What is an Investment?
An investment is a sacrifice of present consumption with the expectation of the future will be better. In a general sense, it is an allocation of money in different assets with the expectation that in the future the value of these assets will be higher and generate some return.
In a more simple sense, investment is the use of money with an expectation to earn more money. There are lots of ways you can begin your investing such as just by depositing money in your bank saving account, buying stocks, buying bonds, renting your assets, and so forth.
Even you can make an investment in yourself by learning, educating, and delivering great ideas to yourself. A good investment starts from an understanding of what asset or where you are investing your money for future return.
In addition, investment is learning by doing. Which calls time, effort, knowledge, risk, and ultimately gives reward to the investor. It focuses on long-term returns after investing in some assets.
In any investment, money is committed today with certainty, but the benefits are derived over several periods in the future with certainty. If the investment is properly undertaken, the return will compensate investors for a given level of risk and vice versa.
Types of Investment
There are several types of investments available in the market for investors. The basic types or alternatives of investments one should understand are.
As there is a financial investment, there is a real investment as well. When an investment is made on real assets like land, buildings, etc., is a real investment.
In such types of investments, real assets are purchased today and of course, it is assumed that in the future the price of such real assets will be higher than that of the purchased price.
The investments that are made on financial securities are known as financial investments.
Making a deposit of your money on a bank account, placing your money on corporate securities like stocks, bonds, or treasury securities like treasury notes, treasury bills, treasury bonds, investments in pension funds, etc. all are an example of financial investment.
The money market is one type of financial investment. The money market is the place where short-term financial securities (instruments) are traded which life span is less than one year.
Though the money market instruments have less than a year maturity period, they are high-quality securities as such they have a very low risk of default and are highly liquid.
Examples of money market instruments are treasury bills, certificates of deposits, bankers’ acceptance, eurodollars, commercial papers, and the LIBOR market.
The capital market is also a type of financial investment. It is a market where long-term financial securities are sold out as well as purchased.
The instruments of the capital market have a life expectancy of more than one year and are generally issued to generate capital for long-term investments.
Some examples of capital market instruments are shares, bonds, debentures, treasury notes, treasury bonds, municipal securities, etc.
Now the capital market is further divided into the primary and secondary markets.
A primary market is a place where the first-hand transaction of financial security is made. The best example of a primary market is the issuance of IPO of companies.
Where we can only apply for the number of shares we want to have and can’t make the selling of such shares with anyone.
The secondary market is where the buyers and sellers of financial securities are met and trade has occurred.
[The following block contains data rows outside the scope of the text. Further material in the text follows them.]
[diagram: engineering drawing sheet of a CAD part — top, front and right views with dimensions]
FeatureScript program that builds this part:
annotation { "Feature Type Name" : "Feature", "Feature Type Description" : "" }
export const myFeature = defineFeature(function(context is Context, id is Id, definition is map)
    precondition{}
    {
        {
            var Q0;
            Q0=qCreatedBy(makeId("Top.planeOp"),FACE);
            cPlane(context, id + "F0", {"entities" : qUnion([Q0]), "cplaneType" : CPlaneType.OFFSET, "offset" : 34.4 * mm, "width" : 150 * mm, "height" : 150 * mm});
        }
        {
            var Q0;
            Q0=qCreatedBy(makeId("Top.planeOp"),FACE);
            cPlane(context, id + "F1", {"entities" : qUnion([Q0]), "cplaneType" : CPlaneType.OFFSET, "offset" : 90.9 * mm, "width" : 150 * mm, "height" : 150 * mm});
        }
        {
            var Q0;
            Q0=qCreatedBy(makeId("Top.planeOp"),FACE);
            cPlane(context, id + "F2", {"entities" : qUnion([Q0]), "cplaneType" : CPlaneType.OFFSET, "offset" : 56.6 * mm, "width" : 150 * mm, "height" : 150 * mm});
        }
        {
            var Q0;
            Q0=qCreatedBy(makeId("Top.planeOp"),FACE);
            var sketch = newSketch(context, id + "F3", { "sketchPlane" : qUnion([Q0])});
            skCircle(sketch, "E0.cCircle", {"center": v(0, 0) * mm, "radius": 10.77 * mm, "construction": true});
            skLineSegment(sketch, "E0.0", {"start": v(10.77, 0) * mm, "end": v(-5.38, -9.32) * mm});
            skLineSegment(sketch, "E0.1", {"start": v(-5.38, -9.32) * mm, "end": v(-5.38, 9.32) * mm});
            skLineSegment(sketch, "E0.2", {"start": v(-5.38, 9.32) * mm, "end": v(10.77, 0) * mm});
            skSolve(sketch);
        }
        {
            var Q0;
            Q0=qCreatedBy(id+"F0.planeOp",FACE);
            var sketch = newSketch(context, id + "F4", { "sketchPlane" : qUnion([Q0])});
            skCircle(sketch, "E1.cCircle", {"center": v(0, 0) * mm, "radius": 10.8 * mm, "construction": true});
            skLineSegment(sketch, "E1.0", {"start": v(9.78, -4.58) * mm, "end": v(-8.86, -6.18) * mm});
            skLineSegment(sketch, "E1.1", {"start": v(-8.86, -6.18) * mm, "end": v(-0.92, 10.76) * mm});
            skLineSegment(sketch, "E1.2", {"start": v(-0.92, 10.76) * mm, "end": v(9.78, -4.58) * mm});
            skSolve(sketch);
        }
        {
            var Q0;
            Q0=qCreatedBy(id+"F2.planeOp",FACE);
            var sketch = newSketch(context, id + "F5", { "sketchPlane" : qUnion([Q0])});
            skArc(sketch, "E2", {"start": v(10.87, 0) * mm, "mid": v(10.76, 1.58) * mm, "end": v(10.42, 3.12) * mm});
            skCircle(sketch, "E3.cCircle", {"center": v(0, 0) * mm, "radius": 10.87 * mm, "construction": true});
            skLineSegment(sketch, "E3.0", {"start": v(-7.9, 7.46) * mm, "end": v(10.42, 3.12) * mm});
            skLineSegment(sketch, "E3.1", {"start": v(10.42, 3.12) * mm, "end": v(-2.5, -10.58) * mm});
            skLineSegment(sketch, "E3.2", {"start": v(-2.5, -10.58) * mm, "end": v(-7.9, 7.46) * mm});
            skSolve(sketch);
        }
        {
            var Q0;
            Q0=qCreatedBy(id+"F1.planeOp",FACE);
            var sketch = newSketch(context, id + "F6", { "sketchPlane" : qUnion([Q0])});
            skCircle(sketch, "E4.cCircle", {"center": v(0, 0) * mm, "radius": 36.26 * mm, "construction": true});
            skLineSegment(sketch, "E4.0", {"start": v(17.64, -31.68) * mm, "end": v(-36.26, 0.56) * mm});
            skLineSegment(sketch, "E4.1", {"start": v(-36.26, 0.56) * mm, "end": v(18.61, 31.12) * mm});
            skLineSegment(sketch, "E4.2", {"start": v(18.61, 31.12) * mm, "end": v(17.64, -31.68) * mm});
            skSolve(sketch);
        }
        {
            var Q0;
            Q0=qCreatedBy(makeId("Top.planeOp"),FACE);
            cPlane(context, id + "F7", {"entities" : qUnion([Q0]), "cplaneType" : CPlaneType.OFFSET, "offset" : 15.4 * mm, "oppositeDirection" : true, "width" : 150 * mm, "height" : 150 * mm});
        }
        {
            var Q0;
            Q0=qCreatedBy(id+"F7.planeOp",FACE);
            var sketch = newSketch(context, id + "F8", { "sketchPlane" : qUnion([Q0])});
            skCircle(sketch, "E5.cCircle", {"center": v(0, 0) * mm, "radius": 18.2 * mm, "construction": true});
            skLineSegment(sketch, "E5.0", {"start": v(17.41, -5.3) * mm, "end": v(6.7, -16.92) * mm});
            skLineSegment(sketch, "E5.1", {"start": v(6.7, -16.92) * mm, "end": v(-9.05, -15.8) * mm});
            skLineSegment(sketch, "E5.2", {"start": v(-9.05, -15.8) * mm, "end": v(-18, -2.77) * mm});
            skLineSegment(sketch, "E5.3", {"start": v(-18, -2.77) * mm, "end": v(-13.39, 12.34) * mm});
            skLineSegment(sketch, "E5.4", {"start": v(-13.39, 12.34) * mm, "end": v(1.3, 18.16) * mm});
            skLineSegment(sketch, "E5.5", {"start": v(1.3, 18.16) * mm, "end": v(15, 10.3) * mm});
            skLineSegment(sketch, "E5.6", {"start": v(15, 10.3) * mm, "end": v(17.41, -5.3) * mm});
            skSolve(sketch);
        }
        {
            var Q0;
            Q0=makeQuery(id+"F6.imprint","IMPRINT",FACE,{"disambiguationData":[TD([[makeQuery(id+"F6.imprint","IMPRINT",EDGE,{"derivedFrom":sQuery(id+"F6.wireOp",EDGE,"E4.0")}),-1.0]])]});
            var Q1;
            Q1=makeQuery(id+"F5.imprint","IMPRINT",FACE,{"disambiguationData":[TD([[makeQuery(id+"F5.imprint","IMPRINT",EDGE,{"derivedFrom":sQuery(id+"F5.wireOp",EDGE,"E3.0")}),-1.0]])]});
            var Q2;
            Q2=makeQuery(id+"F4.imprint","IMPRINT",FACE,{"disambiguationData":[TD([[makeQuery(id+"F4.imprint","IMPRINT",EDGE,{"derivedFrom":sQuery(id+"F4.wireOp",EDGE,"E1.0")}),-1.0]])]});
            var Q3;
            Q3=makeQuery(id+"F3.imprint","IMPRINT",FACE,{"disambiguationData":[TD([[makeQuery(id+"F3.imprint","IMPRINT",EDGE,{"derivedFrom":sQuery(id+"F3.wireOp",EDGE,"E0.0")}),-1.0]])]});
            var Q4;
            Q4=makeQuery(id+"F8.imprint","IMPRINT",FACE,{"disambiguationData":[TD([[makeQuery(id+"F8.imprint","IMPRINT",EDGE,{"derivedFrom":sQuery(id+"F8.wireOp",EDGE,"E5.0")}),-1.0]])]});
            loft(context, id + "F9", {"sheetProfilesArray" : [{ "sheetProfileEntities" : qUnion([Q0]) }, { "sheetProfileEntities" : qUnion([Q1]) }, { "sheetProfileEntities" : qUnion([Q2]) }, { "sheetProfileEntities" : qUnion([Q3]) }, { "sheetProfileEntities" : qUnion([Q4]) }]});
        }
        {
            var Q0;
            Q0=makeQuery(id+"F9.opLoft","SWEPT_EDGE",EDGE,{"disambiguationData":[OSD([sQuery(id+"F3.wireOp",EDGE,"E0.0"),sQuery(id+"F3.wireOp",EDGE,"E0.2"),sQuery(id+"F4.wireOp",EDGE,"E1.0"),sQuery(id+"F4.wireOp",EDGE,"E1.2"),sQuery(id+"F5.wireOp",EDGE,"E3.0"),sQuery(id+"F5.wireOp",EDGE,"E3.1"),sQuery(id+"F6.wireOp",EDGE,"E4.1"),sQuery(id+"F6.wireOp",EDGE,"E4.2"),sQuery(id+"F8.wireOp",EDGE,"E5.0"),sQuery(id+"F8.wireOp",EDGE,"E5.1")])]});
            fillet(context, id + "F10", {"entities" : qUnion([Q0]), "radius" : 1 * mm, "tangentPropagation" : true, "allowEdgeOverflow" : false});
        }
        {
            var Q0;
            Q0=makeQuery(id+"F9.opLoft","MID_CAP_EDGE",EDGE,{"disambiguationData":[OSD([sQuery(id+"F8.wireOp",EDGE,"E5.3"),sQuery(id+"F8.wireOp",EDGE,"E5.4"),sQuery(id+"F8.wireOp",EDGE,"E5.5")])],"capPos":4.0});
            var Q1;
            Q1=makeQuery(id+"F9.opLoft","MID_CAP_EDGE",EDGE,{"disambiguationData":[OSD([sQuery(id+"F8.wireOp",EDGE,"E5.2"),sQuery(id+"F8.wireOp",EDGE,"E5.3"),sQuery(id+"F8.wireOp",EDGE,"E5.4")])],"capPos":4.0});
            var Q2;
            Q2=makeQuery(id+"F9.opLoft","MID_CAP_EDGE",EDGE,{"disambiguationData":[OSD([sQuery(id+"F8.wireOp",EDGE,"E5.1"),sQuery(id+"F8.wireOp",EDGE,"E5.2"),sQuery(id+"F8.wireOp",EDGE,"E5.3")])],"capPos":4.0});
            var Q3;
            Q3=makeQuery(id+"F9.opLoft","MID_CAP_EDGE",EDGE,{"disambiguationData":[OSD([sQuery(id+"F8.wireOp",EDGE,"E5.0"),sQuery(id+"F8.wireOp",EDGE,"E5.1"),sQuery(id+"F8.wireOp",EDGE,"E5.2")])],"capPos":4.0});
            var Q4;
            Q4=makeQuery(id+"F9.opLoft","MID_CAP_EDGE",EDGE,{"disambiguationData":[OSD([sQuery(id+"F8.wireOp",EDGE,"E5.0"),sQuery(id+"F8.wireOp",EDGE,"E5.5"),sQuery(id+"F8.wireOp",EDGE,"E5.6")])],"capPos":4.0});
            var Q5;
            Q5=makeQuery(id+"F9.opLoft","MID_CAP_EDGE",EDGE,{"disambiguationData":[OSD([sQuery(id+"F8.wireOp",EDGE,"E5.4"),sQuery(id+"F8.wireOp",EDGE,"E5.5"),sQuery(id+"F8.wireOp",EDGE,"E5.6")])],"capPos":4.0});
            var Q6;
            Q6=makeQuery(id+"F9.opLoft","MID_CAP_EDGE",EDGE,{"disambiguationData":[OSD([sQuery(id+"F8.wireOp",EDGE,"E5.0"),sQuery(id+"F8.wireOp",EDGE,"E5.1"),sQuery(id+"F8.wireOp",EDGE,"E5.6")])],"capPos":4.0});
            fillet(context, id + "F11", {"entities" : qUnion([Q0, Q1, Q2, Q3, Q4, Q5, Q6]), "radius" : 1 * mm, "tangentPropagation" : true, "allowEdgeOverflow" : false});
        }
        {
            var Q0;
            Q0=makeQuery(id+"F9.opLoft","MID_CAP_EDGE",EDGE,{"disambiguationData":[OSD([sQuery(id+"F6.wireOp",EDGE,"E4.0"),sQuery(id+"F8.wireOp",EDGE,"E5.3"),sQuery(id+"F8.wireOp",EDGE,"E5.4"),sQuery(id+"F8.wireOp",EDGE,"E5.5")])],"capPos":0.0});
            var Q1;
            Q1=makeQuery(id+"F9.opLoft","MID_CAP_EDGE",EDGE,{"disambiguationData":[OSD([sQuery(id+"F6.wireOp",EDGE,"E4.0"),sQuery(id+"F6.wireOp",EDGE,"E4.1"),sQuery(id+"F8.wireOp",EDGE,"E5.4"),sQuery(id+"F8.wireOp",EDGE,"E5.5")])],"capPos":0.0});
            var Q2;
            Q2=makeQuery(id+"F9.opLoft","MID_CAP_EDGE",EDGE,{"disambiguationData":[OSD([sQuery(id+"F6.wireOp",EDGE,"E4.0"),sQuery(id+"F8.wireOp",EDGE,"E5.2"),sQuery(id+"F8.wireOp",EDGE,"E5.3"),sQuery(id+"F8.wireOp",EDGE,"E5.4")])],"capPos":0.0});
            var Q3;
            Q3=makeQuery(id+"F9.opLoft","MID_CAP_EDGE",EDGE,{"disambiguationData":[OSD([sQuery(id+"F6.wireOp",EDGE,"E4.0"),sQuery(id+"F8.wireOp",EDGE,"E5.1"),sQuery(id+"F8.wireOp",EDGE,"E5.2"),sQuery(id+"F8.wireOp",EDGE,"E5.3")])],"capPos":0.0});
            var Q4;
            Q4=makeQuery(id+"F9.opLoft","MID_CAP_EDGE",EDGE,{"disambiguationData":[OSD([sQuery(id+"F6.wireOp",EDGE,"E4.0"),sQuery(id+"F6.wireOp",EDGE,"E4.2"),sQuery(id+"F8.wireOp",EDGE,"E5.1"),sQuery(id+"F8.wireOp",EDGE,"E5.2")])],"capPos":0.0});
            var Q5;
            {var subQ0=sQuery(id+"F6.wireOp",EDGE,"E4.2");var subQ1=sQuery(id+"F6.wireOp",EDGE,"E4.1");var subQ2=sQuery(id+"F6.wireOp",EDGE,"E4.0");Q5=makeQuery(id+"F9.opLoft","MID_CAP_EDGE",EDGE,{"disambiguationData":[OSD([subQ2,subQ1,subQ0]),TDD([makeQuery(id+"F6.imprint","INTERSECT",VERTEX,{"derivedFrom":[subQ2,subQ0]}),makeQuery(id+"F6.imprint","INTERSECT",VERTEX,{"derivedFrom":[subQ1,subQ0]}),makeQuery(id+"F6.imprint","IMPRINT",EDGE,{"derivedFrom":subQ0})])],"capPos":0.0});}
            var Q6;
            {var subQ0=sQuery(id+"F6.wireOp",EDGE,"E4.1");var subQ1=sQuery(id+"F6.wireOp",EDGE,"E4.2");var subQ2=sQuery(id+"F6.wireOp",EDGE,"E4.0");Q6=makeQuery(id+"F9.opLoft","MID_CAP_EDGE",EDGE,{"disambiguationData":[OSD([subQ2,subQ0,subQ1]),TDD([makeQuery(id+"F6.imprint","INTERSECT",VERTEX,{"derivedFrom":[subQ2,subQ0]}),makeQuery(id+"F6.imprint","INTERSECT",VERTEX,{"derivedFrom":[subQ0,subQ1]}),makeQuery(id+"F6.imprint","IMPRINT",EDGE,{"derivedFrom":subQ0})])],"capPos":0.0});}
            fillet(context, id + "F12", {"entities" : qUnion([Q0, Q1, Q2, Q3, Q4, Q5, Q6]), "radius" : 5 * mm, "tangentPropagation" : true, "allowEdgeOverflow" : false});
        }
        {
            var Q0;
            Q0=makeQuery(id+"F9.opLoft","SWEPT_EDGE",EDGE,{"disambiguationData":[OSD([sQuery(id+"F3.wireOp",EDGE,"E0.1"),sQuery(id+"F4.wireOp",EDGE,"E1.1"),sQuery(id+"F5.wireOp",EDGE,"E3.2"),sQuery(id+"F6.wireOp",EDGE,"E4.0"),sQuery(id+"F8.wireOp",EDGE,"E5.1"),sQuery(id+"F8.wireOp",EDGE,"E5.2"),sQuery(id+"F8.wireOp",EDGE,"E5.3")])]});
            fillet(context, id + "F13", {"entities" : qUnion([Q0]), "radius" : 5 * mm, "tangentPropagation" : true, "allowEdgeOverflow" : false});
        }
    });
In such a market, one can easily buy the securities and another party can easily sell.
Why Investment is Important?
Since we have discussed investment as the expectation of more return in the future from the allocation of money today. The objectives or reasons to start investing may be different for different people.
Some general reasons that explain the importance of investment are,
It Helps To Grow Money
The first reason one may start investing is that s/he wants to grow his money in amount. Investing is a great way to make grow your money. Which definitely get more money in the future.
One example, when you invest your $1000 at a 4% annual interest rate. The expected amount you will get in the next year will be $1040.
It Makes Money To Work
There is a saying If you put your money in your pocket you are letting your money do rest. But if you invest your money you are making your money do work to make more money.
It Will Helps To Reach Your Financial Goals
When you invest your money in higher return promising assets and securities, it will definitely help you to reach your financial goals. For the higher returns, you may opt your investment in good companies’ stocks, bonds, and other financial securities.
It May Make You Rich
You may be heard of many rich people who have become rich from their investments.
One example of Warren Buffett, who annually makes around $592 million from Coca-Cola just from his dividend income.
A logical investment usually goes through some steps. The steps are,
Determine Your Investment Objectives
The first step of the investment process is the determination of the objective or goal that you want to achieve from your investing.
Since every person is different, the objectives are also different. You should determine your objectives based on your budget, risk-taking capability, and knowledge.
The objective of someone may be earning more money, for someone to invest for retirement, and for others, there may be different objectives.
Develop A Plan
The next step is to develop an investment plan. Such a plan should be consistent with your above-determined objective.
In addition, the plan should specify your return preference, risk tolerance, along the period of investment.
Evaluate and Select An Alternative
There may be a number of investment alternatives available in the market. As an investor, you should analyze all the available alternatives based on the risk-return relationship.
While selecting an alternative, you should choose one which is the best fit for your investment objective, your budget, and risk tolerance.
Managing a portfolio means investing money in different sectors to reduce the risk of uncertain loss. There is a proverb that is best in this context “Never put all eggs in one basket”.
Evaluate and Revise Portfolio
The last step in investing is again evaluating and revising the portfolio. This includes evaluating existing shares and selling & buying stocks to make a better portfolio.